The DOF is also seeking amendments in the Agri-Agra Reform Credit Act to make it easier for banks to pump fresh capital into the farm sector, said Dominguez, who was agriculture secretary in the administration of the late President Corazon Aquino.

FIST:  Enabling banks to extend more credit to MSMEs

On top of CREATE, another urgent measure is the FIST bill, which  has already been ratified by both chambers of the Congress, and is now awaiting the signature of President Duterte. 

The FIST Act will allow banks to dispose of their non-performing loans and assets through would-be asset management companies so they could ext, end more credit to coronavirus-hit businesses in need of assistance.

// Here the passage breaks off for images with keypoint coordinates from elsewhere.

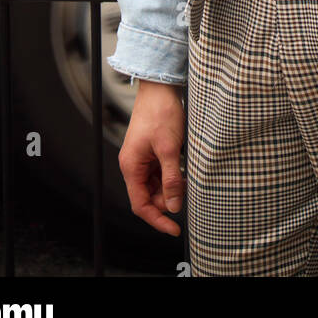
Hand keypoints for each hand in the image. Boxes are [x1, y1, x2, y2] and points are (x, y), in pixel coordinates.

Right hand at [117, 79, 185, 235]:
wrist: (160, 88)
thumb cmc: (161, 113)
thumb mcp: (169, 149)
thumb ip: (171, 179)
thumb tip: (174, 206)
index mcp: (131, 166)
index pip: (140, 204)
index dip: (157, 219)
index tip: (174, 228)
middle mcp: (133, 165)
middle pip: (147, 196)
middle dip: (165, 202)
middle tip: (184, 197)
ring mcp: (142, 158)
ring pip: (154, 185)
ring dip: (169, 189)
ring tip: (185, 183)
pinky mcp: (150, 151)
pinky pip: (158, 173)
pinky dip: (170, 177)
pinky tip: (182, 173)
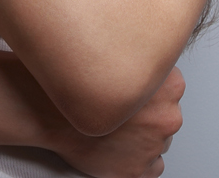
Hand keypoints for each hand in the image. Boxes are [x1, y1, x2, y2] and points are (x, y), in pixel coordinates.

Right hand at [44, 67, 184, 177]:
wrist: (46, 110)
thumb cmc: (77, 83)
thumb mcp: (115, 52)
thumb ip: (139, 58)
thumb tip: (147, 54)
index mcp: (169, 87)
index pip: (172, 85)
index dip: (150, 86)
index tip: (135, 88)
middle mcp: (167, 118)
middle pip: (166, 115)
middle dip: (148, 114)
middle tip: (121, 110)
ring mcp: (153, 147)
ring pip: (157, 141)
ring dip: (141, 137)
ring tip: (113, 128)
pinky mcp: (137, 171)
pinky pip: (149, 167)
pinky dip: (135, 160)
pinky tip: (116, 147)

“This is an improved version of the Special Purpose Vehicle (SPV)  law that we enacted in the early 2000s in response to the Asian financial crisis. The advantage this time is that we are acting much earlier, so the benefits of FIST will help banks respond quickly enough to the COVID-19 crisis,” Dominguez said.   

Using the assumptions provided by the Bangko Sentral ng Pilipinas (BSP), FIST would result to foregone revenues of P2.9 billion to P11.6 billion. Assuming all tax benefits are availed of in the next five years, this size of losses is manageable when compared to the potential risks from another possible financial crash. 

But to ensure that no public resources are wasted, the DOF has assured that the effectiveness of the incentives will be reviewed through a monitoring mechanism incorporated in the bill. 

“This reform will be critical in keeping our banks strong and ready to finance productive economic activity,” Dominguez said. 

GUIDE: Saving strategically important firms 

The GUIDE bill, on the other hand,   is on its second reading in the House of Representatives and remains at the committee level in the Senate. 

The measure aims to enable government financial institutions (GFIs), such as  the Land Bank of the Philippines (LandBank) and the Development Bank of the Philippines (DBP), to form a special holding company that will infuse equity, with strict conditions, into strategically important companies facing insolvency. 

Dominguez said the government plans to invite multilateral agencies, as well as foreign and domestic investment companiesto participate in this joint venture. 

“The bill is patterned after the TARP (Troubled Asset Relief Program) in the US, where you put in money in the company but then tell the executives that they can’t declare dividends until they pay off the debt; they can’t pay themselves large salaries, and buy fancy, unnecessary stuff,” Dominguez said. 

Dominguez expects these bounce-back measures—CREATE, FIST, GUIDE, and the 2021 national budget—to enable the country to post a strong recovery and generate more jobs and investments this 2021 as the government takes calibrated steps to further open the economy as safely as possible.